### [Exercise prompt]
Please reproduce the entries exactly as they appear below, but not the pictures.

### [Saved entries]
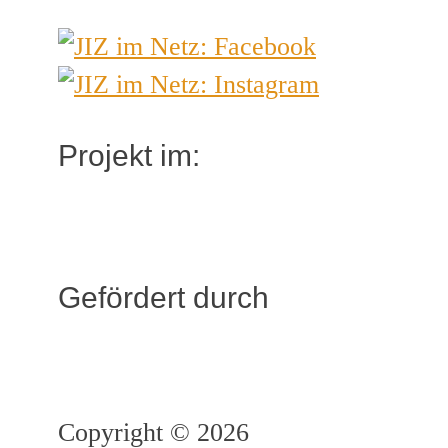
Projekt im:
Gefördert durch
Copyright © 2026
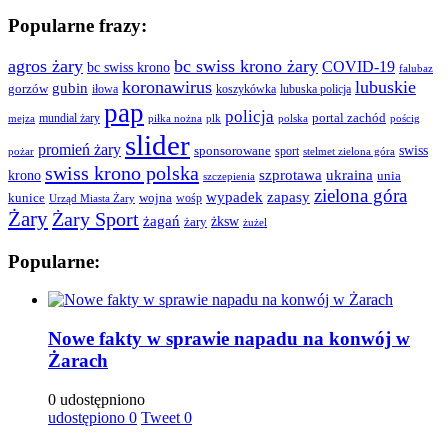
Popularne frazy:
agros żary
bc swiss krono żary
COVID-19
bc swiss krono
falubaz
koronawirus
lubuskie
gubin
gorzów
iłowa
lubuska policja
koszykówka
pap
policja
portal zachód
mundial żary
piłka nożna
plk
polska
pościg
mejza
slider
promień żary
swiss
sponsorowane
sport
pożar
stelmet zielona góra
swiss krono polska
ukraina
krono
szprotawa
unia
szczepienia
zielona góra
wypadek
zapasy
kunice
wojna
wośp
Urząd Miasta Żary
Żary
Żary Sport
żagań
żksw
żary
żużel
Popularne:
Nowe fakty w sprawie napadu na konwój w
Żarach
0 udostępniono
udostępiono
0
Tweet
0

### [Response to the task]
Projekt im:
Gefördert durch
Copyright © 2026
Popularne frazy:
agros żary
bc swiss krono żary
COVID-19
bc swiss krono
falubaz
koronawirus
lubuskie
gubin
gorzów
iłowa
lubuska policja
koszykówka
pap
policja
portal zachód
mundial żary
piłka nożna
plk
polska
pościg
mejza
slider
promień żary
swiss
sponsorowane
sport
pożar
stelmet zielona góra
swiss krono polska
ukraina
krono
szprotawa
unia
szczepienia
zielona góra
wypadek
zapasy
kunice
wojna
wośp
Urząd Miasta Żary
Żary
Żary Sport
żagań
żksw
żary
żużel
Popularne:
Nowe fakty w sprawie napadu na konwój w
Żarach
0 udostępniono
udostępiono
0
Tweet
0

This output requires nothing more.